▶ _The request_:
Copy the lines of the items word for word, beginning with the line that contains "order: Alismatales" and ending with the final line of the items, both included.

▶ _Material shown_:
■ ■ ■ ■

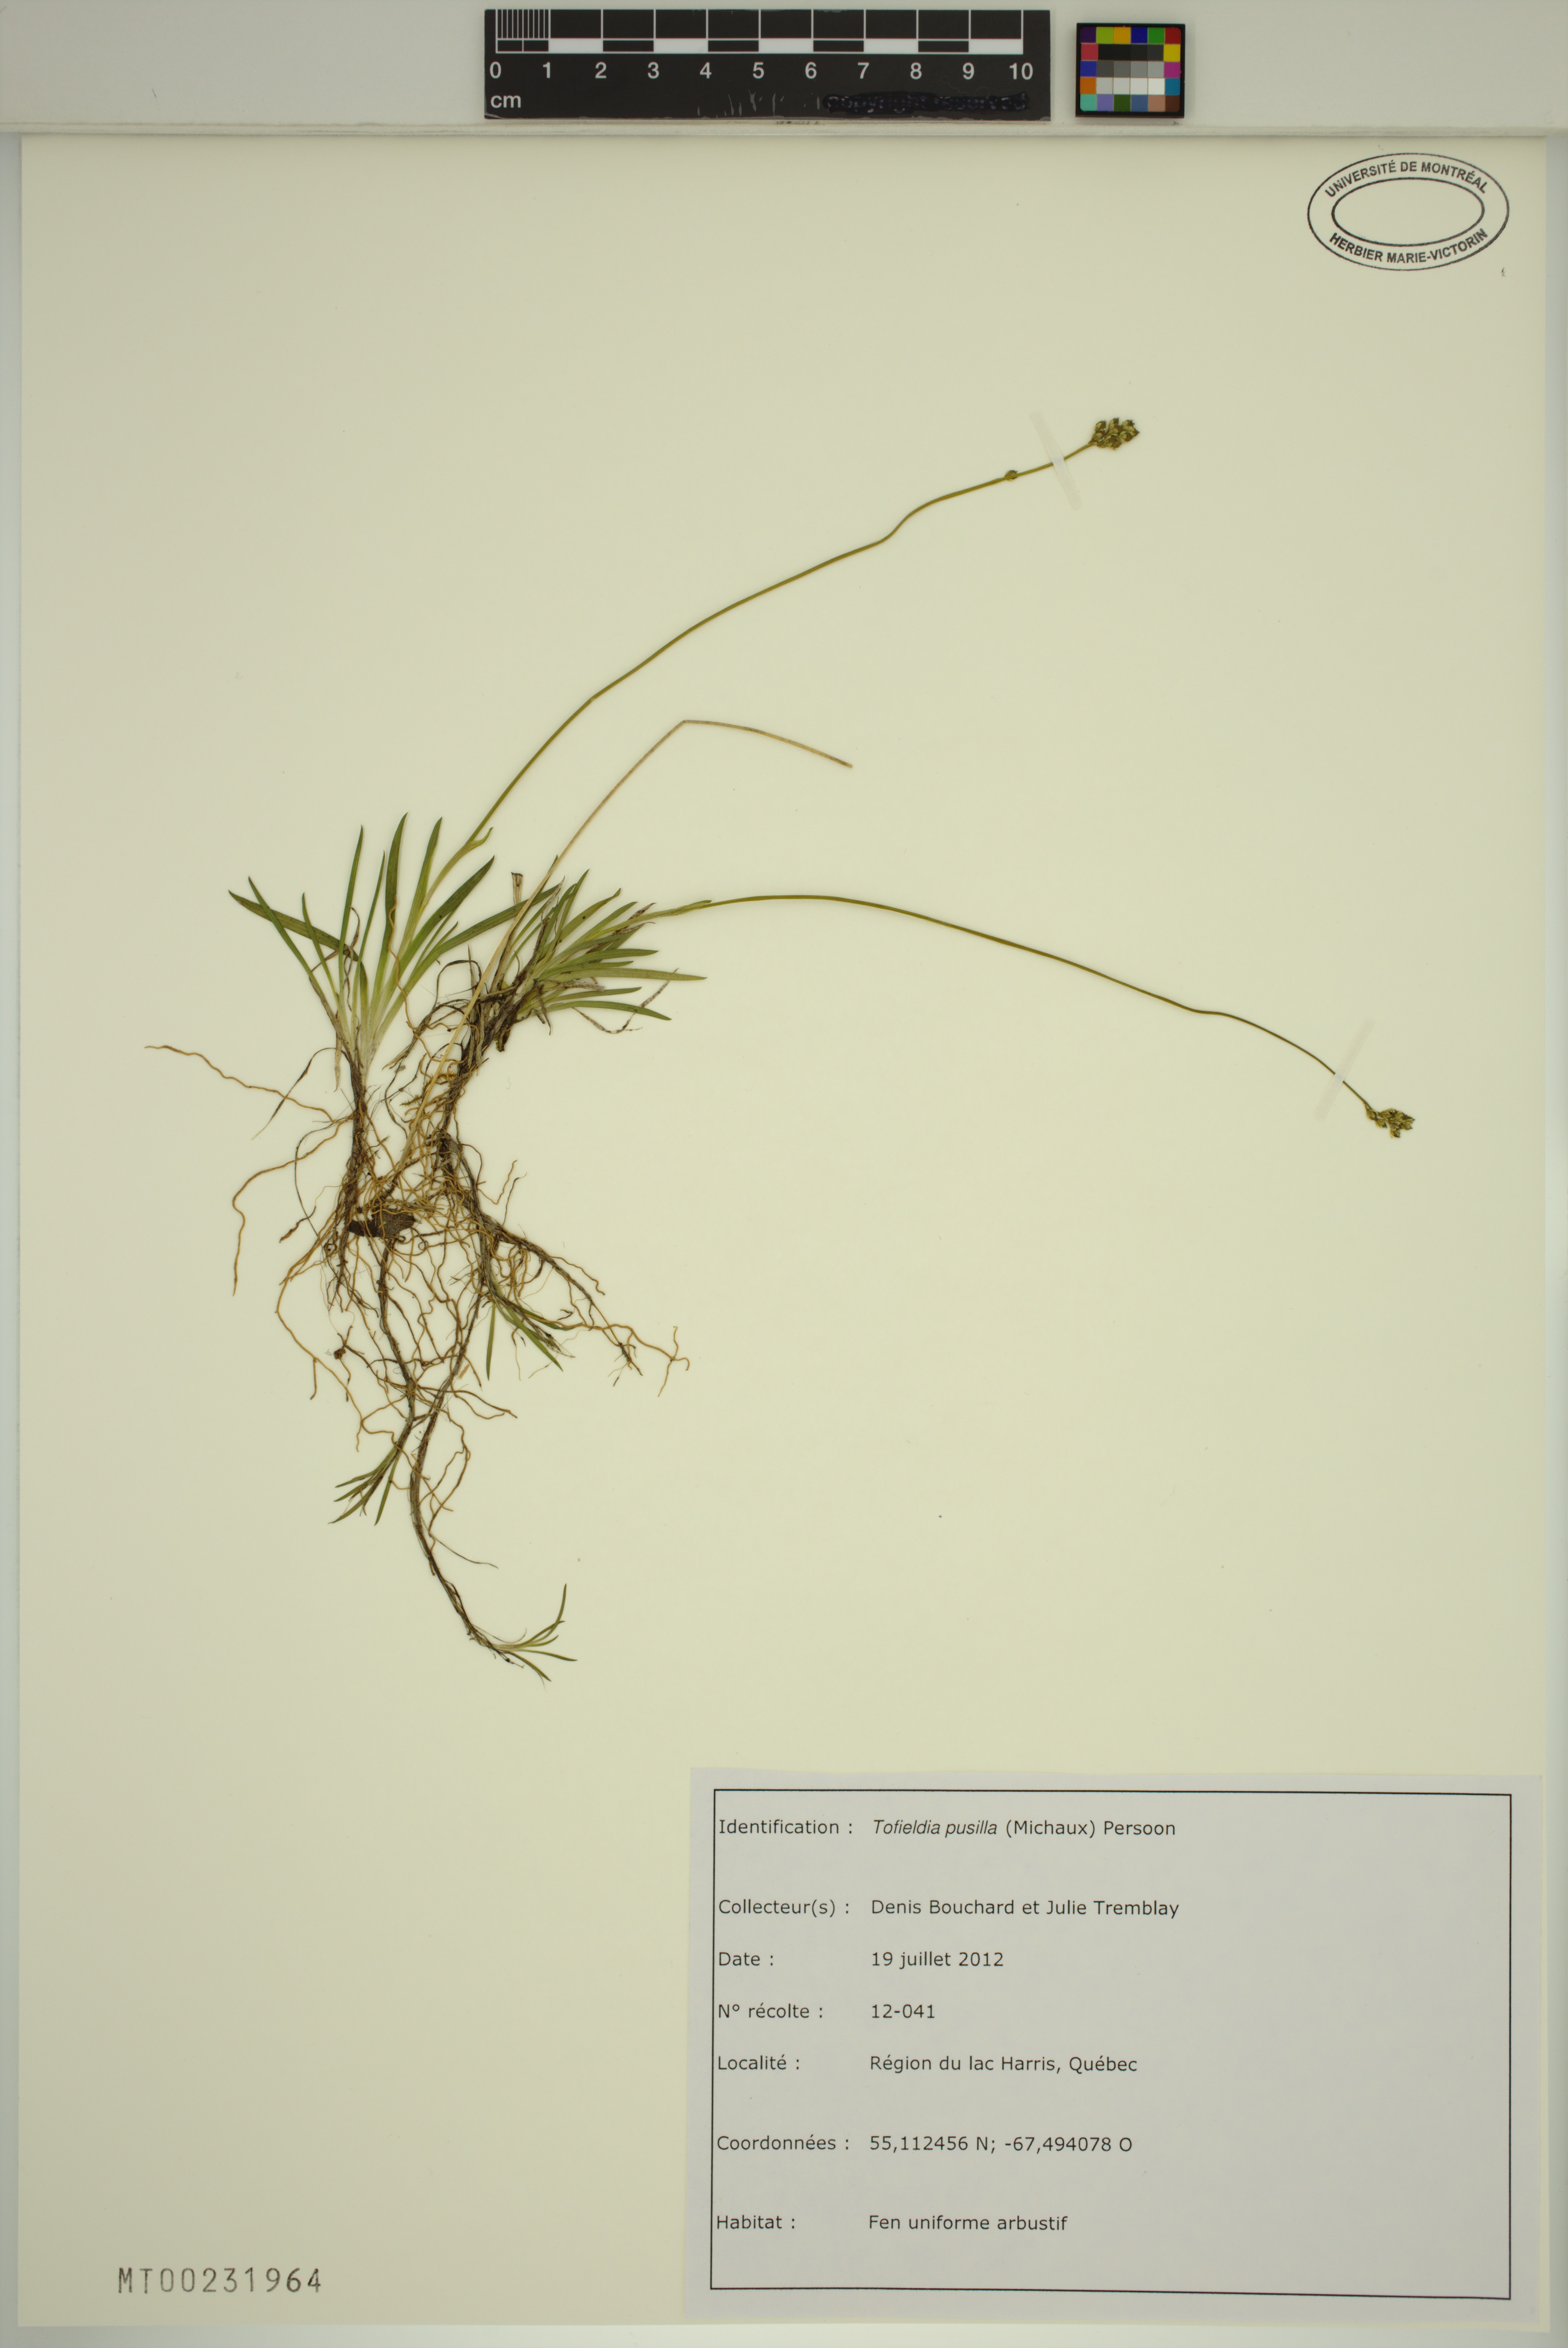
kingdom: Plantae
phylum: Tracheophyta
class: Liliopsida
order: Alismatales
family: Tofieldiaceae
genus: Tofieldia
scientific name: Tofieldia pusilla
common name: Scottish false asphodel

■ ■ ■ ■

▶ _Output below_:
order: Alismatales
family: Tofieldiaceae
genus: Tofieldia
scientific name: Tofieldia pusilla
common name: Scottish false asphodel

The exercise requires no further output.